Sua carreira política, abortada pelo golpe de 1937, deslanchou em 1945, após a queda da ditadura Vargas, que não se sustentaria no novo cenário do pós-guerra. Ao lado de velhos parceiros integralistas, lutou pela organização do Partido de Representação Popular no território baiano. Em 1947, foi eleito para a Assembleia Legislativa Constituinte, na qual votou duramente pela cassação dos deputados do Partido Comunista do Brasil e fez um mandato em defesa do ensino público, da criação de ginásios estaduais e da formação de uma polícia civil. Após quatro anos no Ministério Público, voltou à legislatura estadual em 1955, tendo, então, as iniciativas da criação das escolas normais e técnico-profissionais e da estruturação da carreira do magistério primário. Em 1959, foi o segundo suplente à Câmara Federal em sua coligação partidária. Assumiu o cargo de deputado federal em 1961, sendo eleito para mandatos sucessivos até 1971. Esses foram anos de crise política e institucional: a renúncia de Jânio Quadros, a deposição de João Goulart, o golpe militar de 1964, a promulgação do Ato Institucional nº 5, a cassação de mandatos e partidos e a perseguição feroz aos opositores do regime. O experiente parlamentar, que a vida tratara de calejar e amaciar a tolerância, não somente buscou viabilizar conquistas para Serrinha e outras cidades da Bahia, mas também se revelou um audacioso e firme defensor da legalidade e dos direitos e garantias constitucionais.

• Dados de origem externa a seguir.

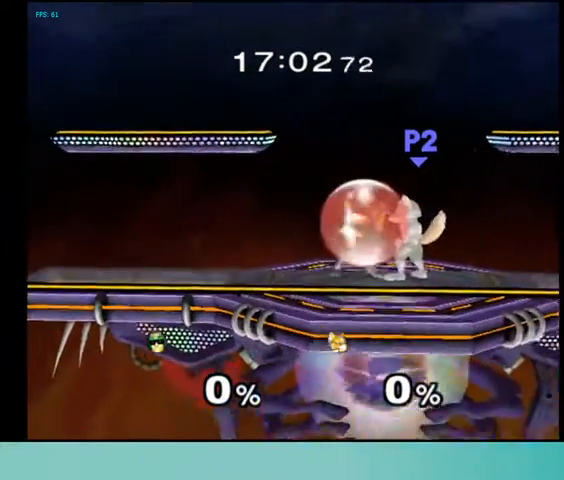
{"buttons": [], "events": [[200, "L1", "up"]]}
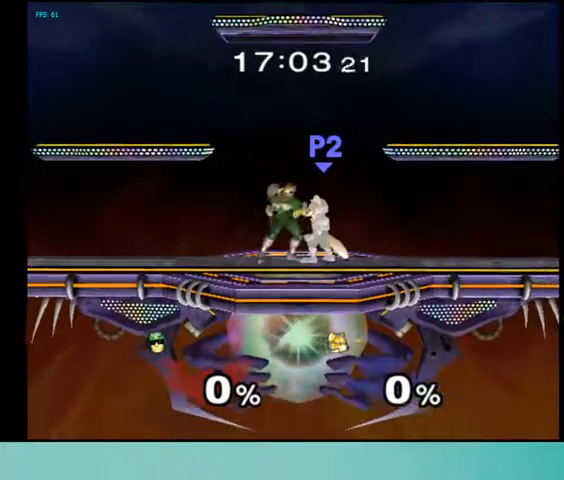
{"buttons": ["Y"], "events": [[500, "Y", "down"]]}
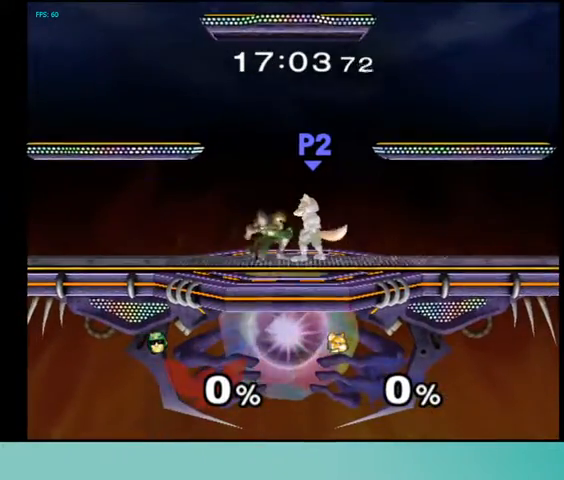
{"buttons": ["DPAD_LEFT"], "events": [[33, "Y", "up"], [300, "DPAD_LEFT", "down"]]}
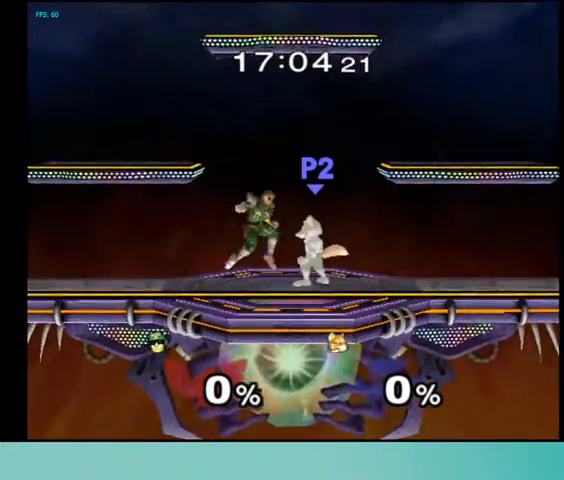
{"buttons": [], "events": [[67, "DPAD_LEFT", "up"]]}
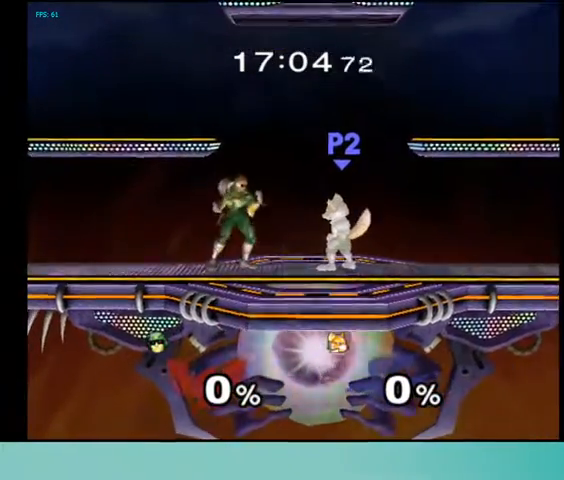
{"buttons": [], "events": [[167, "Y", "down"], [200, "Y", "up"]]}
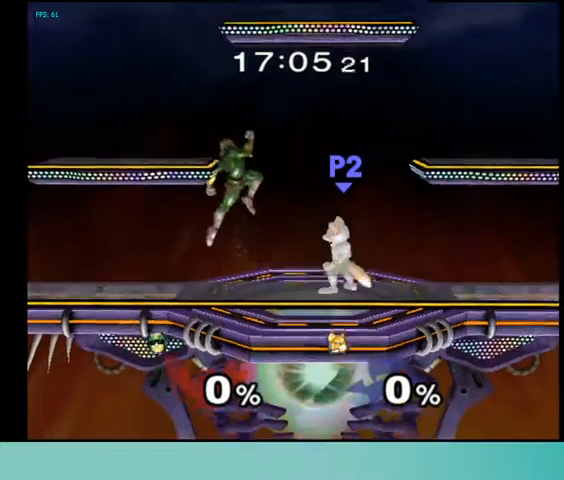
{"buttons": [], "events": [[400, "Y", "down"], [467, "Y", "up"]]}
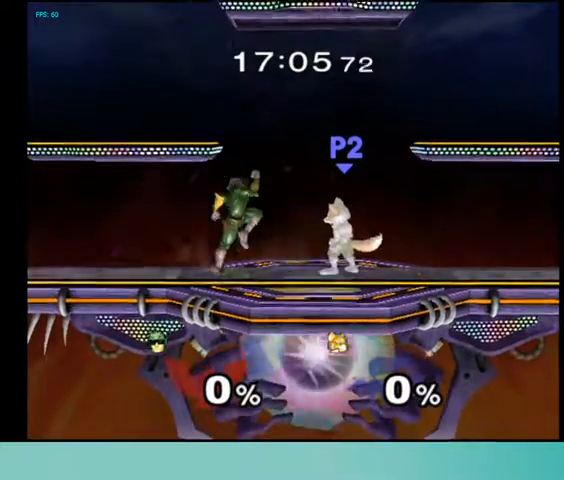
{"buttons": [], "events": [[100, "DPAD_RIGHT", "down"], [233, "DPAD_RIGHT", "up"]]}
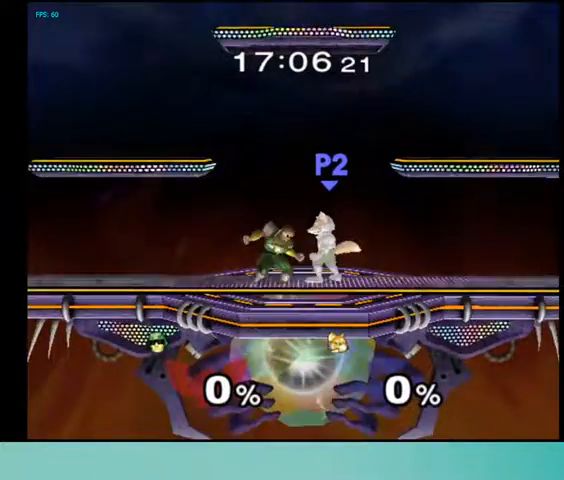
{"buttons": [], "events": [[233, "Y", "down"], [267, "Y", "up"]]}
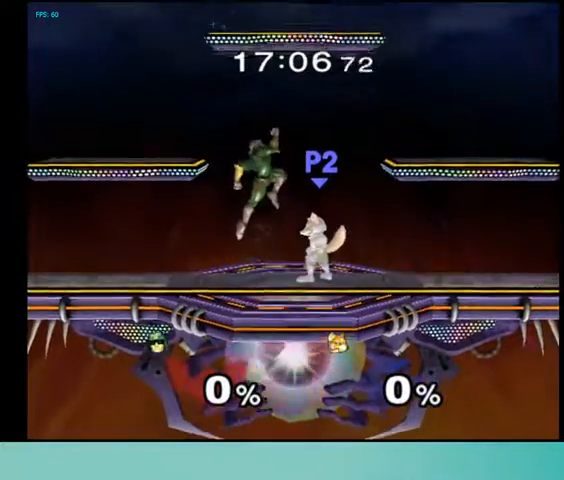
{"buttons": [], "events": []}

O escritor Rubem Nogueira, inescapavelmente, terminaria por denunciar em seus textos a erudição de sua formação filosófica, científica e técnica e seu conhecimento jurídico, político e literário. Trouxe à luz artigos, ensaios e livros de assuntos diversos, com ênfase na teoria geral do direito, em tópicos de direito civil e, sobretudo, em direito constitucional, com destaque para o Curso de Introdução ao Estudo do Direito. Exímio memorialista, seu livro O homem e o muro percorre a história política brasileira do século XX. Como biógrafo, traçou o perfil de autores e personalidades da história brasileira. Mas foi de sua dedicação ao estudo da vida e da obra de Rui Barbosa que surgiu sua maior contribuição à história, ao direito e às letras nacionais. Na saudação pela posse de Rubem Nogueira neste silogeu, Nelson de Sousa Sampaio comparou o estudo da atividade de Rui traçado por Rubem em O Advogado Rui Barbosa ao imenso fôlego biográfico de Luís Viana Filho e à profundidade investigatória de Pinto de Aguiar sobre o pensamento econômico do Águia de Haia.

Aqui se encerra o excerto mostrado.